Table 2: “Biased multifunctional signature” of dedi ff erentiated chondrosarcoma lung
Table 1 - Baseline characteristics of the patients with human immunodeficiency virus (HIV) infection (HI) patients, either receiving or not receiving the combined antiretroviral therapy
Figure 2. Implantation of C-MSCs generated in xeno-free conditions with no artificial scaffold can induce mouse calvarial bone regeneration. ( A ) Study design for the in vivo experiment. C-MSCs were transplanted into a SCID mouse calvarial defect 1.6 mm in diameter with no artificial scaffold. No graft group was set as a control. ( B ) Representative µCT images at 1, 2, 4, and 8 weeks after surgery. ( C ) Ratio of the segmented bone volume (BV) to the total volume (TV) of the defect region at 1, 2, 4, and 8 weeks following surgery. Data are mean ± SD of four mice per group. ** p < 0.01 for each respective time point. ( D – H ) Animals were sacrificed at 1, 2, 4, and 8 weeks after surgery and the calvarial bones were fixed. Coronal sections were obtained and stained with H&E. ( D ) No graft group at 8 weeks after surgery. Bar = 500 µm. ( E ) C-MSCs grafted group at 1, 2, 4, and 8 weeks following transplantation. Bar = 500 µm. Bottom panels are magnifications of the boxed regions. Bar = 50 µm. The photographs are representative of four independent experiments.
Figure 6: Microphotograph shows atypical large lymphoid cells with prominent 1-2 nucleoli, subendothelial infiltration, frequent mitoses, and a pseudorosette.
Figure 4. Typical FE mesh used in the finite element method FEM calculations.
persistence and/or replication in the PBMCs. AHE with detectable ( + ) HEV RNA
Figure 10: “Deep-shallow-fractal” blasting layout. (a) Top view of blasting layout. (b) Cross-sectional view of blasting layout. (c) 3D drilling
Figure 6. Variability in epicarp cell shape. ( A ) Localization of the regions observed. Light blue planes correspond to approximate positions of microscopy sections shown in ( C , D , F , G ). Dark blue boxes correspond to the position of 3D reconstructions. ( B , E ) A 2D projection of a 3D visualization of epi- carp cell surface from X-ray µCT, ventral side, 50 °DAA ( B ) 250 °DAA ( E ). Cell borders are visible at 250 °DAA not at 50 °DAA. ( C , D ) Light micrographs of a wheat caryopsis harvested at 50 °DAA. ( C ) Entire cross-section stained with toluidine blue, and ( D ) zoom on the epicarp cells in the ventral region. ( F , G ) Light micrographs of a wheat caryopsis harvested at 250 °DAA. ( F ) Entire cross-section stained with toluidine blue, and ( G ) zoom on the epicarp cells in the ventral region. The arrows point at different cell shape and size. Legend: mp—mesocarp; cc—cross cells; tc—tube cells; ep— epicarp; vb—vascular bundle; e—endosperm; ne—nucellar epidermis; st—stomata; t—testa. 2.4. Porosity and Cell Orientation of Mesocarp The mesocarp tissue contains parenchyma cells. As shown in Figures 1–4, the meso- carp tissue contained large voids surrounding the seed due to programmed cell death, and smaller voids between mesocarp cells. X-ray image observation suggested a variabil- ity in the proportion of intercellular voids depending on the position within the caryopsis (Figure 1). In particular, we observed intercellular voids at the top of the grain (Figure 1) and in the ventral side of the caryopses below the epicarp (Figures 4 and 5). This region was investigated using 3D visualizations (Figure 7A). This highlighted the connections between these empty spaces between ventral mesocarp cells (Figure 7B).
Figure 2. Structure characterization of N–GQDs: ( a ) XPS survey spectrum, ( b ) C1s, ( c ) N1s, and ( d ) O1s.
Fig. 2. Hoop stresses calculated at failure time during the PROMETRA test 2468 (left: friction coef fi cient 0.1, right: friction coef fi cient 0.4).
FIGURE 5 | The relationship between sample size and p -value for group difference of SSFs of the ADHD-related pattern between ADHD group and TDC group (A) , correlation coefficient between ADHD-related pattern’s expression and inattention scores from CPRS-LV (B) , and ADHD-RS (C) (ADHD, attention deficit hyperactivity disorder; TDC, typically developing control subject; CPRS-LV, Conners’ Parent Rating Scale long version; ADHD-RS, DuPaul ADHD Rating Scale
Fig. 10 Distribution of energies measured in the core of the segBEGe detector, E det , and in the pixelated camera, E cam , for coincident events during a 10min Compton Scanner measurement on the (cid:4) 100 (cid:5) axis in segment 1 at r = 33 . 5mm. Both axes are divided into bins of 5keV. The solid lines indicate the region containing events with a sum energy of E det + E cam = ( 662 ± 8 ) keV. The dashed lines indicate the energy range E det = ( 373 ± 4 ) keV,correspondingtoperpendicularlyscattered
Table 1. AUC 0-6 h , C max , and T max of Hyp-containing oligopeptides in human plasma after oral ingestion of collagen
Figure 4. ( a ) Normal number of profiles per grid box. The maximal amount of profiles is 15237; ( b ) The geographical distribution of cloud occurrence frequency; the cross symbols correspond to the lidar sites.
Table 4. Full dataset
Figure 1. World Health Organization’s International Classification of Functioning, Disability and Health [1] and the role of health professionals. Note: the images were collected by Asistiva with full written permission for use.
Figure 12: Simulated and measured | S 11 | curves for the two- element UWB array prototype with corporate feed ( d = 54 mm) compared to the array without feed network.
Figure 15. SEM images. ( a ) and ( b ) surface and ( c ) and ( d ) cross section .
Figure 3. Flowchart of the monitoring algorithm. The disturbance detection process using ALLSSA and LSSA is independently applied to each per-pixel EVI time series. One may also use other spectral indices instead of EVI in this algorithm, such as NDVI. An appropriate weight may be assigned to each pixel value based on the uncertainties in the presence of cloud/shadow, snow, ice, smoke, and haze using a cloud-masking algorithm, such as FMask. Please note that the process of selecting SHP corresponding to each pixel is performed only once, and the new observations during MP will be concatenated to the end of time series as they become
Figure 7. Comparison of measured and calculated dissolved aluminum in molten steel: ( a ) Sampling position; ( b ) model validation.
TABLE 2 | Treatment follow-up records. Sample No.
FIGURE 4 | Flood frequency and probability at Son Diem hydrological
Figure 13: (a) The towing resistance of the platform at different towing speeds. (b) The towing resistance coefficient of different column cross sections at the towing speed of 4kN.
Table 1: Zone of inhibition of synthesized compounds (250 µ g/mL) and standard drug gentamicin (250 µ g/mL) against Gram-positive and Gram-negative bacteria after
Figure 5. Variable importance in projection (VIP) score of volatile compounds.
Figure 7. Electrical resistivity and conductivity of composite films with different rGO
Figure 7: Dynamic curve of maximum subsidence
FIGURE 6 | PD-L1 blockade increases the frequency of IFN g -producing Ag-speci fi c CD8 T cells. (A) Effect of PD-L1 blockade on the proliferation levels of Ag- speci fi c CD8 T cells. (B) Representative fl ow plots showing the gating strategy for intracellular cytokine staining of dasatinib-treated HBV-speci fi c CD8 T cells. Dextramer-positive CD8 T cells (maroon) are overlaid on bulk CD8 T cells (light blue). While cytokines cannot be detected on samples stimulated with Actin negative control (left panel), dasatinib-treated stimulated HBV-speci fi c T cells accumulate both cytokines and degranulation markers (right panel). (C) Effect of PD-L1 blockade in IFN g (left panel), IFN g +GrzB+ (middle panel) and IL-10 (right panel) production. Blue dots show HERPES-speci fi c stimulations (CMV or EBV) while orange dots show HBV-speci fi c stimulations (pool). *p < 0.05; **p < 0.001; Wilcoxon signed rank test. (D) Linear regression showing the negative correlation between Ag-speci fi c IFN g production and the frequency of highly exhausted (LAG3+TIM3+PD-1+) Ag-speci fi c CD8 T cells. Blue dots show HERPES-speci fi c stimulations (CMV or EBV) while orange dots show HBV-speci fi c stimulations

_ _ _ _ _ _ _

- [Your instructions]: From the entries above, extract only the lines running from the one containing "FIGURE 4 | Flood" through the one containing "Table 1: Zone", inclusive.

- [Solved exercise]:
FIGURE 4 | Flood frequency and probability at Son Diem hydrological
Figure 13: (a) The towing resistance of the platform at different towing speeds. (b) The towing resistance coefficient of different column cross sections at the towing speed of 4kN.
Table 1: Zone of inhibition of synthesized compounds (250 µ g/mL) and standard drug gentamicin (250 µ g/mL) against Gram-positive and Gram-negative bacteria after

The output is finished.